Extract .gz files in S3 automatically

2019-08-03 22:40发布

问题:

I'm trying to find a solution to extract ALB logs file in .gz format when they're uploaded automatically from ALB to S3.

My bucket structure is like this

/log-bucket
..alb-1/AWSLogs/account-number/elasticloadbalancing/ap-northeast-1/2018/log.gz
..alb-2/AWSLogs/account-number/elasticloadbalancing/ap-northeast-1/2018/log.gz
..alb-3/AWSLogs/account-number/elasticloadbalancing/ap-northeast-1/2018/log.gz

Basically, every 5 minutes, each ALB would automatically push logs to correspond S3 bucket. I'd like to extract new .gz files right at that time in same bucket.

Is there any ways to handle this?

I noticed that we can use Lambda function but not sure where to start. A sample code would be greatly appreciated!

回答1:

Your best choice would probably be to have an AWS Lambda function subscribed to S3 events. Whenever a new object gets created, this Lambda function would be triggered. The Lambda function could then read the file from S3, extract it, write the extracted data back to S3 and delete the original one.

How that works is described in Using AWS Lambda with Amazon S3.

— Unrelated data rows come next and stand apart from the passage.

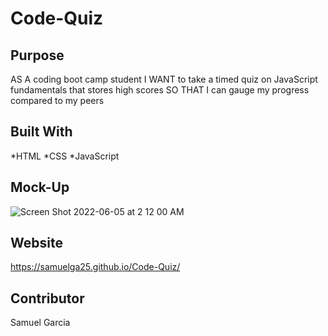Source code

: # Code-Quiz


## Purpose
AS A coding boot camp student
I WANT to take a timed quiz on JavaScript fundamentals that stores high scores
SO THAT I can gauge my progress compared to my peers


## Built With
*HTML
*CSS
*JavaScript


## Mock-Up
![Screen Shot 2022-06-05 at 2 12 00 AM](https://user-images.githubusercontent.com/100814742/172038118-894d6b06-5f77-4ac2-abc3-de8c4d5539d5.png)




## Website 
https://samuelga25.github.io/Code-Quiz/


## Contributor
Samuel Garcia
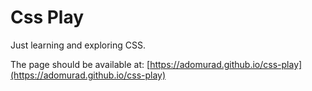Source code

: # Css Play

Just learning and exploring CSS.

The page should be available at: [https://adomurad.github.io/css-play](https://adomurad.github.io/css-play)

That said, you might also want to reconsider if you really need to store uncompressed logs in S3. Compressed files are not only cheaper, as they don't take as much storage space as uncompressed ones, but they are usually also faster to process, as the bottleneck in most cases is network bandwidth for transferring the data and not available CPU-resources for decompression. Most tools also support working directly with compressed files. Take Amazon Athena (Compression Formats) or Amazon EMR (How to Process Compressed Files) for example.